Pour fonder politiquement la décroissance

Comment ne plus être dans l’illusion de l’avant-garde sans pourtant toujours revenir aux mêmes débats d’arrière-garde ?

1- Critique « décroissanciste » de la raison : qu’est-ce qu’« avoir raison » pour un objecteur de croissance ?

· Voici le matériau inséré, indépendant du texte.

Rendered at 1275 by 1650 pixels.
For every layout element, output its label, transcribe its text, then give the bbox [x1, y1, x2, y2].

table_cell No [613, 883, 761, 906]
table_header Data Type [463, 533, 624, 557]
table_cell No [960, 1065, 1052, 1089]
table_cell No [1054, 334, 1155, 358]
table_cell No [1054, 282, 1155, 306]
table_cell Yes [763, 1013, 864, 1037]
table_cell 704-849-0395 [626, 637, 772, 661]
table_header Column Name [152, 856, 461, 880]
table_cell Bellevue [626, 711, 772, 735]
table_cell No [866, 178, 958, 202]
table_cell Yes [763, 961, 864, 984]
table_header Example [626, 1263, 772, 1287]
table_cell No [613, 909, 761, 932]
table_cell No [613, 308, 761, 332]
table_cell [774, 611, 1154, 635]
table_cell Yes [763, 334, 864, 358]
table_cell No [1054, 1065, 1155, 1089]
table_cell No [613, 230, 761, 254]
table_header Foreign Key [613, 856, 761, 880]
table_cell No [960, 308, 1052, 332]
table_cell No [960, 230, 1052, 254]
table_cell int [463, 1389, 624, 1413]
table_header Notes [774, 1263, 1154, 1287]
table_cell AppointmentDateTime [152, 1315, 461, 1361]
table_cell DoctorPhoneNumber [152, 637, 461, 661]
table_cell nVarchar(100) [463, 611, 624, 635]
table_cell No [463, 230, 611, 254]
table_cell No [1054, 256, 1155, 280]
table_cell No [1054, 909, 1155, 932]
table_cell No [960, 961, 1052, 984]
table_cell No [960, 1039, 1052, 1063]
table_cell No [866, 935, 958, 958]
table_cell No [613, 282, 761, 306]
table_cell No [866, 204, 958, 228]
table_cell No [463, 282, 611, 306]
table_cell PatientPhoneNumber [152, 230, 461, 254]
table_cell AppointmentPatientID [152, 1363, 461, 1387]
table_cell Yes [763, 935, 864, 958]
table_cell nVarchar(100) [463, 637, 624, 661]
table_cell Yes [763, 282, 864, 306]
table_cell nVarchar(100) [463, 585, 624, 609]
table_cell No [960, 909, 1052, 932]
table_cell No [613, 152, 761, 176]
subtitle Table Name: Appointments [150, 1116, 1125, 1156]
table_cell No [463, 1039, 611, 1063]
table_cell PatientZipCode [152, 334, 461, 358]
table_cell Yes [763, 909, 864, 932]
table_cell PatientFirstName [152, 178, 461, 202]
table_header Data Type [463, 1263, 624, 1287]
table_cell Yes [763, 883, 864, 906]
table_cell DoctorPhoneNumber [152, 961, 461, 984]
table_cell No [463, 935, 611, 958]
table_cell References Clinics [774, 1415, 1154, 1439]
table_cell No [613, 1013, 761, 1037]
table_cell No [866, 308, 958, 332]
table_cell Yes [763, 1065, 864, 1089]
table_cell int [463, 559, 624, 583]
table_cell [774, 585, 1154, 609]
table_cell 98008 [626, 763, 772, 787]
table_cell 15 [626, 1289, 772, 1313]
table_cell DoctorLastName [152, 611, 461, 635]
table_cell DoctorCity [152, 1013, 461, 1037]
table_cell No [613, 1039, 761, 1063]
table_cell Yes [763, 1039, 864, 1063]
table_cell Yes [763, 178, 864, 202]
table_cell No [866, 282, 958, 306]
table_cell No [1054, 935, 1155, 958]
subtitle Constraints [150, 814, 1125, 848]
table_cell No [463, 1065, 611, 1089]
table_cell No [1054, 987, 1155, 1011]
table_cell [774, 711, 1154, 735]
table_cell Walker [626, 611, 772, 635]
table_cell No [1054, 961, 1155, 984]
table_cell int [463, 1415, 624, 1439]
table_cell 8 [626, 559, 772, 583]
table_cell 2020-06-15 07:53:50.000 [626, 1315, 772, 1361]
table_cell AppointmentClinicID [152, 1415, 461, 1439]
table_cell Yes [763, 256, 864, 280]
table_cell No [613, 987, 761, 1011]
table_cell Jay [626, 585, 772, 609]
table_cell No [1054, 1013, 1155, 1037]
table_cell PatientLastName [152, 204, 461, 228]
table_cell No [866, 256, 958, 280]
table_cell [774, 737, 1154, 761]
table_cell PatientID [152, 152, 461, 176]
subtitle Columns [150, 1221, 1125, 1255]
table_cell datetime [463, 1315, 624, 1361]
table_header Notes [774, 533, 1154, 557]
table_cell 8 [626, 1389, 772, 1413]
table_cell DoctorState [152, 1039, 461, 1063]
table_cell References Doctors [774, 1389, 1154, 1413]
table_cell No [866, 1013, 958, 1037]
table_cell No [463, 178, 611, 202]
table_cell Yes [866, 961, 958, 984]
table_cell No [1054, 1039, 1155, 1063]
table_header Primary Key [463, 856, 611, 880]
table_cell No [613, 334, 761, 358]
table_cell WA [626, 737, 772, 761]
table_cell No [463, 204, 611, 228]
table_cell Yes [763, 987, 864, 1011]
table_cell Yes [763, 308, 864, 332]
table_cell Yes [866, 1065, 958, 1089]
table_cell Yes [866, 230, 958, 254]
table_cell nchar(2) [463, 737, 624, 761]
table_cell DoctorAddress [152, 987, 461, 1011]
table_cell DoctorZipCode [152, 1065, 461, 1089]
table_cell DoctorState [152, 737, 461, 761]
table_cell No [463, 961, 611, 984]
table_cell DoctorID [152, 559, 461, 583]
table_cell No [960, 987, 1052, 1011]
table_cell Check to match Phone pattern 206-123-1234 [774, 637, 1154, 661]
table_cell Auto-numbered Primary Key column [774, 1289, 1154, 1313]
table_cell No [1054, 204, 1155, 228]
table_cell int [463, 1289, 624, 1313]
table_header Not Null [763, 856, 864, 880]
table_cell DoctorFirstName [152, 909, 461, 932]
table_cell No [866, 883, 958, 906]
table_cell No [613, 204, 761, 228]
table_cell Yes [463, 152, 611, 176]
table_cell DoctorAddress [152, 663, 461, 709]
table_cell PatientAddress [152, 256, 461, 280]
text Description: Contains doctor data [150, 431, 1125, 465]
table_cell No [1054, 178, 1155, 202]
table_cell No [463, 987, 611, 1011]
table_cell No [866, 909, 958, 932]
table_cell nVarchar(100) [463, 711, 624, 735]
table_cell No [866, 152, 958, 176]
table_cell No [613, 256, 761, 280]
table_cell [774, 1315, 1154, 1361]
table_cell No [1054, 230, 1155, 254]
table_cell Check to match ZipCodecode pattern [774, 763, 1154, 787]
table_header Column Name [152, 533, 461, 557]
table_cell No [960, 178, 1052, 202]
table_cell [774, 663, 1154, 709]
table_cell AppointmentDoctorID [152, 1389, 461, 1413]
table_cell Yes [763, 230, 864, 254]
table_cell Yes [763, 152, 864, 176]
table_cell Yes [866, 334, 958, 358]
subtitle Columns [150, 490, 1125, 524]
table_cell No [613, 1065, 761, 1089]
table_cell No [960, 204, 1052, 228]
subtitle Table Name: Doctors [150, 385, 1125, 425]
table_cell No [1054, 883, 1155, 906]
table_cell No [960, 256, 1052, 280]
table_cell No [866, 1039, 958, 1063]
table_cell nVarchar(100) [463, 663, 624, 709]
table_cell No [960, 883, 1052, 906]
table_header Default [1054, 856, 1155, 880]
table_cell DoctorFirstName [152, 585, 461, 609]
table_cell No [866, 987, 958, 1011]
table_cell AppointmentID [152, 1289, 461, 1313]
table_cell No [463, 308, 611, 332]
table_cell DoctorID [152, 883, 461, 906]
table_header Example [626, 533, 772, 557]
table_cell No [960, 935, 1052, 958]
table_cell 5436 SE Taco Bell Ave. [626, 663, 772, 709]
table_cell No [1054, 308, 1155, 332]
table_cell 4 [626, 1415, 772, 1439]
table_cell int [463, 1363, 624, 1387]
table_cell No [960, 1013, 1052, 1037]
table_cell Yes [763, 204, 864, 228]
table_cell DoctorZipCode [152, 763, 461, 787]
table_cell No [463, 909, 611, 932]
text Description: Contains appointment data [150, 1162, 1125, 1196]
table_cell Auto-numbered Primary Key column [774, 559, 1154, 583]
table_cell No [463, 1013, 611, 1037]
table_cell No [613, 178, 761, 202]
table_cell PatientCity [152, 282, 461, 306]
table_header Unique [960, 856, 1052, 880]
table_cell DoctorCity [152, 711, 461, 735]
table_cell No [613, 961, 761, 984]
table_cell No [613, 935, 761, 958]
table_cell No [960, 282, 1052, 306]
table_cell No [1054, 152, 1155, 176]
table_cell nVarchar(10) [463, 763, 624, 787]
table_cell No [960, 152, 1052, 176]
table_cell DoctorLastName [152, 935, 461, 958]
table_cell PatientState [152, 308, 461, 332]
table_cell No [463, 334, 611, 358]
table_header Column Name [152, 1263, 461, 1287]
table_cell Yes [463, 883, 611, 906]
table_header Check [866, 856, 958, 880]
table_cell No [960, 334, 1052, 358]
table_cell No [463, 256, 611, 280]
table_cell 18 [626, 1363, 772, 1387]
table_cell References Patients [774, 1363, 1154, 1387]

Critiquer le monde en crises (énergétique, climatique, sociale, économique, culturelle, politique et bien sûr anthropologique… ) tel qu’il existe aujourd’hui ne peut pas être une remise à zéro de toutes les critiques politiques antérieures : d’abord parce qu’elles peuvent toutes revendiquer un passé de luttes et de résultats acquis (Il ne faut tirer un trait ni sur les acquis de 200 ans de luttes socialistes même s’ils sont aujourd’hui attaqués par les conservateurs de tout bord, ni sur les acquis de 350 ans de luttes idéologiques politiques menées par le libéralisme contre tous les absolutismes, religieux et politiques.) ; ensuite parce qu’il y a des leçons à tirer de leurs échecs.
De l’histoire des idées politiques – aussi bien du point de vue de leur cohérence théorique que du point de vue de leur mise en pratique – on ne peut donc faire table rase.

C’est pourquoi, il faut tenter de comprendre la critique décroissanciste en la resituant dans le prolongement des critiques qui l’ont précédée, c’est-à-dire en la resituant dans la grande histoire des idées politiques.